Finally, it must be recognized that many regulatory offences, including those initiated under Part III, are committed while engaging in otherwise legitimate and useful conduct. Roughly 74% of the 2.1 million Part I and Part III charges (or 80% of the Part I charges) relate to offences under the Highway Traffic Act or its regulations. Regulated activities, like driving, are not typically morally wrong; rather it is the way in which they are conducted and the resulting consequences that are sought to be avoided. For these reasons, we agree with the view of the LRCC in 1976 that “a quicker, more streamlined, more informal arbitration” procedure is needed for the vast number of regulatory offences that do not contravene basic values.
Accordingly, the LCO concludes that a separate procedural code for regulatory offences is still justified and is a useful tool for regulators who need a responsive and flexible tool kit to best ensure compliance with regulatory standards.
The LCO recommends that:
1. Given the distinctions between regulatory offences and criminal offences, a separate procedural code for the prosecution, enforcement and sentencing of provincial offences should remain in place, separate and apart from the Criminal Code procedure.
B. POA Reform Framework
1. Principles Informing the POA Reform Framework
When it was first enacted in 1979, the POA had as its objective the creation of a procedural code for the prosecution of provincial offences distinct and separate from the procedure that applied to criminal offences. Yet from our discussion on the history of the POA in Section II.A, it is clear that other, more fundamental principles were the basis for the new POA. Proportionality, efficiency and fairness informed the creation of the POA and we believe they should continue to guide future reform. Access to justice and contemporary regulatory law theory based on the concept of responsive and proportionate regulation are further considerations that should inform POA reform. Collectively, we refer to these principles and considerations as the POA Reform Framework.

- **SET TASK A**
Copy word for word the part of the text on provincial offences that opens with the words "The LCO recommends" and closes with "Criminal Code procedure.".
The text on provincial offences and the records were taken from different sources.

Dataset items
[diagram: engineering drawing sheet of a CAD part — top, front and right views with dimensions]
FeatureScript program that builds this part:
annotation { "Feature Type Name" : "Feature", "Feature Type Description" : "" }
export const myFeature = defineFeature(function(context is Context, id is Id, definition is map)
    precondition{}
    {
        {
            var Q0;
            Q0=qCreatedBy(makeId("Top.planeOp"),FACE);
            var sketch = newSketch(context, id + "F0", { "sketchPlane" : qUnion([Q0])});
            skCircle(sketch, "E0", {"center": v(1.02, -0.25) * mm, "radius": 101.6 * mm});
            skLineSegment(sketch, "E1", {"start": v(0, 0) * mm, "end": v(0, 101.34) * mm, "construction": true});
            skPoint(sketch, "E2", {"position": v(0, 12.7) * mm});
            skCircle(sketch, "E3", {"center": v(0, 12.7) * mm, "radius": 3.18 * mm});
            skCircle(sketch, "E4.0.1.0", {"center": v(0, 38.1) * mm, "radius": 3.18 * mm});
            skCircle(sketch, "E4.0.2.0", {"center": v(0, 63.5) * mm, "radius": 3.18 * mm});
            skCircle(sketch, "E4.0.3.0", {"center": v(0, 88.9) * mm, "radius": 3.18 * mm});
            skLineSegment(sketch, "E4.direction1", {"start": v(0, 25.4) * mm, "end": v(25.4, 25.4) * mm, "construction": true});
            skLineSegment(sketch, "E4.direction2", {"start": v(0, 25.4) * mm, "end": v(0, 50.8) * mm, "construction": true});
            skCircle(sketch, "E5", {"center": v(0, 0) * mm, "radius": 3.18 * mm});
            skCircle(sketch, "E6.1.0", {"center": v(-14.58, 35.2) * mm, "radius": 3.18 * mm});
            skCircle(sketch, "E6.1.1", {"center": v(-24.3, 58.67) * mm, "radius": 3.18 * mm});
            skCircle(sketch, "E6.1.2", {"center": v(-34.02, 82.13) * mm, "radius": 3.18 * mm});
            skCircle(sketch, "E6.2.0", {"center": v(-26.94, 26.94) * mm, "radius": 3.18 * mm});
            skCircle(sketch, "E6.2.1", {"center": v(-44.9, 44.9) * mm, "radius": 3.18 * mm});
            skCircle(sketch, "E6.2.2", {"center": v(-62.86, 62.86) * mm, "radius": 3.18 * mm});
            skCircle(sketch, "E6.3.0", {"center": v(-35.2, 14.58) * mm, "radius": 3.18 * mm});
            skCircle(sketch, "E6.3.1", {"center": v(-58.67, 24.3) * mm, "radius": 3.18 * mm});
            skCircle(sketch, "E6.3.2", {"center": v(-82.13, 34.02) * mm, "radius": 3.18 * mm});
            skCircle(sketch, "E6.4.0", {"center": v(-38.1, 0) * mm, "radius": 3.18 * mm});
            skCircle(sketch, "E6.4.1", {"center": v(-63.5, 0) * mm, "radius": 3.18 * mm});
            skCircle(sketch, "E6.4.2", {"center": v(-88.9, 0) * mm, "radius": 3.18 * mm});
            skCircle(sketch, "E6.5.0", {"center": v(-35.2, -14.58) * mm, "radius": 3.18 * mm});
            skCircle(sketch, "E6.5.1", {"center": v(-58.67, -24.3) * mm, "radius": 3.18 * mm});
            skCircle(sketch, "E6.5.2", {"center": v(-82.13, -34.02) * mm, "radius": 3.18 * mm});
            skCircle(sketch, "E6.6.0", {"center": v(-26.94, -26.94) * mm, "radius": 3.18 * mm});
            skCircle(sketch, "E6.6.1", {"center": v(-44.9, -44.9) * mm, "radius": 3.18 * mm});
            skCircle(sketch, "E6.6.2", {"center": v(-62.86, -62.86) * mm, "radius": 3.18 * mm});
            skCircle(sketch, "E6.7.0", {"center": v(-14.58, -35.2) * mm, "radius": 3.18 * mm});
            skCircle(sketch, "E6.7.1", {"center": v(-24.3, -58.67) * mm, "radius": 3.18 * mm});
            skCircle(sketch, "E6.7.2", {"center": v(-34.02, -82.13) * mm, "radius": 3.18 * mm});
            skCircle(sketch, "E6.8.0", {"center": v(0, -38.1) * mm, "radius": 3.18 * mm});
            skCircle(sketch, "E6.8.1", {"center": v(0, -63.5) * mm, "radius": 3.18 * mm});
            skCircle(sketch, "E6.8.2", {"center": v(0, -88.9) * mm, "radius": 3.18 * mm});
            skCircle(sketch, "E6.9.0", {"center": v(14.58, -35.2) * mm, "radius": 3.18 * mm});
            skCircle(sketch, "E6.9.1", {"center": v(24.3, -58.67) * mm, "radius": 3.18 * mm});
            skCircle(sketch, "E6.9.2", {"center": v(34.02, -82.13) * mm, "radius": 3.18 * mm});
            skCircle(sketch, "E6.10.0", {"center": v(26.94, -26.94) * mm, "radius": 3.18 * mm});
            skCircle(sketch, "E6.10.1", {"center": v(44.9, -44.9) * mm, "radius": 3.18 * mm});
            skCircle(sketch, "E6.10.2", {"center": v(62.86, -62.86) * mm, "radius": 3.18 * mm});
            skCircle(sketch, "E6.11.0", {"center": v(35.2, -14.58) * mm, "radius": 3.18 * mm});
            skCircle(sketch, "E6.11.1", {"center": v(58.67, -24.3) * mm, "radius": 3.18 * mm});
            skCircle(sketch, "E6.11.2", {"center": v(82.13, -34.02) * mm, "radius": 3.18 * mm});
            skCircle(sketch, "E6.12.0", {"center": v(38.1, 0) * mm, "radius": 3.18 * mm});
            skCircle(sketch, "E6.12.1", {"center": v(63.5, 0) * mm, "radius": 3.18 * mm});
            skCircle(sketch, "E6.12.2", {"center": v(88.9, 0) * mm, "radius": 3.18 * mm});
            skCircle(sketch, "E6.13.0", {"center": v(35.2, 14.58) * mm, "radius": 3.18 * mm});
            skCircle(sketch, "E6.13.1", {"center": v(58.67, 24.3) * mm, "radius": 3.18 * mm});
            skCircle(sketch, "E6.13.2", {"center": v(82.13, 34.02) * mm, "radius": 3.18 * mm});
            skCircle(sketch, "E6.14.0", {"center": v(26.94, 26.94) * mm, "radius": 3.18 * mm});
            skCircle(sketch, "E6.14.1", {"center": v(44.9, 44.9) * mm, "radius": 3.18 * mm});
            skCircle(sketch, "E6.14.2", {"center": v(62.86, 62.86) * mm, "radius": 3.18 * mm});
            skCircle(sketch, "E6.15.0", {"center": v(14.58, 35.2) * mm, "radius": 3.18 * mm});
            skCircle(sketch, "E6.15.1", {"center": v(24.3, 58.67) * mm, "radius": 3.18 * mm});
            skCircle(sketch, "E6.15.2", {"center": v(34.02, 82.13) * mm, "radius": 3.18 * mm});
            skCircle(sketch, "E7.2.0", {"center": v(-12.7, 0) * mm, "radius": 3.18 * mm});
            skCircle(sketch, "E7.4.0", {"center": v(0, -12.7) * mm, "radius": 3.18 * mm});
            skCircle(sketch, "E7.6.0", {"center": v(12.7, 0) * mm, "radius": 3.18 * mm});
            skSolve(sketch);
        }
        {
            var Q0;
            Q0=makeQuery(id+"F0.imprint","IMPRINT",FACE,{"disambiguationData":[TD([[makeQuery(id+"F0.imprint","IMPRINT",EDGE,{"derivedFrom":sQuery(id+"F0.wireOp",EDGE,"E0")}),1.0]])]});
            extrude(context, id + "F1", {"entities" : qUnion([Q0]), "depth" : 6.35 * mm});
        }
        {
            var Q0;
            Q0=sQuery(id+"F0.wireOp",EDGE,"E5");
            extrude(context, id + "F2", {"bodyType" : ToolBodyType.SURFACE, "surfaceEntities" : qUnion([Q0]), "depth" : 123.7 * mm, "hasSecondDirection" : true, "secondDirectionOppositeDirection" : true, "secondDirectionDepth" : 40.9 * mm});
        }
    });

- **SET TASK B**
Rewrite the part of the records that opens at their start and closes with the line containing "v(0, 50.8) *", replacing "construction" with "helper" and leaving everything else unchanged. Give only those lines.

- **CORRECT RESULT A**
The LCO recommends that:
1. Given the distinctions between regulatory offences and criminal offences, a separate procedural code for the prosecution, enforcement and sentencing of provincial offences should remain in place, separate and apart from the Criminal Code procedure.

- **CORRECT RESULT B**
[diagram: engineering drawing sheet of a CAD part — top, front and right views with dimensions]
FeatureScript program that builds this part:
annotation { "Feature Type Name" : "Feature", "Feature Type Description" : "" }
export const myFeature = defineFeature(function(context is Context, id is Id, definition is map)
    precondition{}
    {
        {
            var Q0;
            Q0=qCreatedBy(makeId("Top.planeOp"),FACE);
            var sketch = newSketch(context, id + "F0", { "sketchPlane" : qUnion([Q0])});
            skCircle(sketch, "E0", {"center": v(1.02, -0.25) * mm, "radius": 101.6 * mm});
            skLineSegment(sketch, "E1", {"start": v(0, 0) * mm, "end": v(0, 101.34) * mm, "helper": true});
            skPoint(sketch, "E2", {"position": v(0, 12.7) * mm});
            skCircle(sketch, "E3", {"center": v(0, 12.7) * mm, "radius": 3.18 * mm});
            skCircle(sketch, "E4.0.1.0", {"center": v(0, 38.1) * mm, "radius": 3.18 * mm});
            skCircle(sketch, "E4.0.2.0", {"center": v(0, 63.5) * mm, "radius": 3.18 * mm});
            skCircle(sketch, "E4.0.3.0", {"center": v(0, 88.9) * mm, "radius": 3.18 * mm});
            skLineSegment(sketch, "E4.direction1", {"start": v(0, 25.4) * mm, "end": v(25.4, 25.4) * mm, "helper": true});
            skLineSegment(sketch, "E4.direction2", {"start": v(0, 25.4) * mm, "end": v(0, 50.8) * mm, "helper": true});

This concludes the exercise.